The show is not about his prostate—which is doing just fine, he says. The show is based on experiences by the his friend Ed Weinberger, who was writer-producer of The Mary Tyler Moore Show.

Asner says the story follows Weinberger’s travails when the comedy writer was vacationing in Italy and developed medical issues involving his prostate. The show deals with “a life-changing week in a foreign hospital including a rectal exam, enemas, the fear of post-surgery impotence and sex after 70.”

“I call it the male response to The Vagina Monologues,” he says referring to Eve Ensler’s show about the female anatomy that was a huge international success.

“But guys don’t talk about these things,” says Asner. “Maybe it’s because it could reflect on their waning sexuality.”

It’s not like having a heart operation, he says, where a chest scar is a badge of honor, if not conversation among men—“But no one seems to be eager to talk about their prostate operation.”

The Kansas City, Missouri-born Asner says he hopes the show opens up those lines of communication. After all, he says, nearly a quarter of a million Americans are diagnosed with prostate cancer every year and about 27,000 die from it.

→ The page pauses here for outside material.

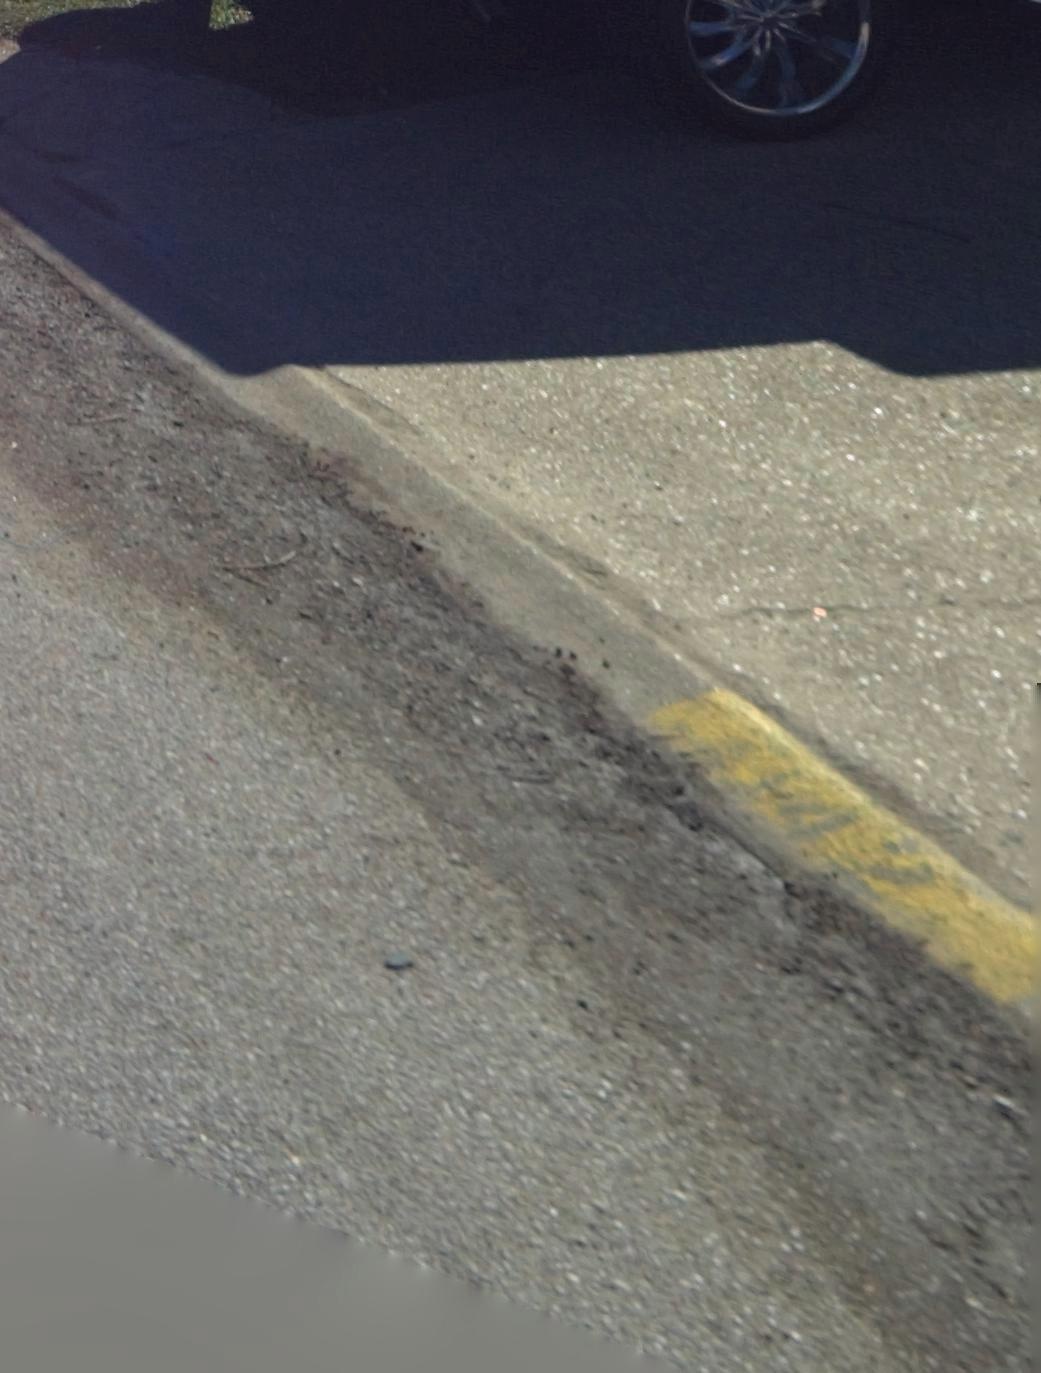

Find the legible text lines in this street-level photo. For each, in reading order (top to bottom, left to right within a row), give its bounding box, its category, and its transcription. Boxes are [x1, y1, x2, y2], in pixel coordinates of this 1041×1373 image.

[711, 753, 962, 912] StreetNumber: 142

The humor in the show—and there’s plenty of it, he says—makes it easier to take, “though the women in the audience laugh louder and longer than the men. You might say also say that women are relishing getting back at men a little bit hearing of their spouse’s health issues.”

As for his own health—he turns 88 in November—he says she feels just fine.

“Oh, I have this problem and that and a bad shoulder and I’ve had five hip operations, but what are you going to do?” he asks. “I don’t think I can trade in the vehicle.”

Of local interest, Asner notes that as a young actor starting out in his career in 1959, he performed at the American Shakespeare Theatre in Stratford. That season he had small roles (Sampson, Bardolph, and Soldier) in The Merry Wives of Windsor, All’s Well That Ends Well, and Romeo and Juliet, with founding artistic director John Houseman staging the first two shows.

A Man and His Prostate makes for a more amusing evening than the show he did several years ago, which also played The Kate. That was Asner’s solo show at the age of 80 where he played his hero, Franklin Delano Roosevelt.

And what would FDR and he make of the current state of presidential affairs?

“What’s happening to my country is the main question I have to ask,” he says. “Why? Where did we [expletive] up so badly that we have to be punished so?”

Asner says he was proud of the FDR show and reminding audiences—especially young people—of the lasting legacy of a truly great American president.

“Compared to now it’s like talking about King Arthur and the Knights of the Round Table...”

Frank Rizzo is a freelance journalist who lives in New Haven and New York City. He has been writing about theater and the arts in Connecticut for nearly 40 years.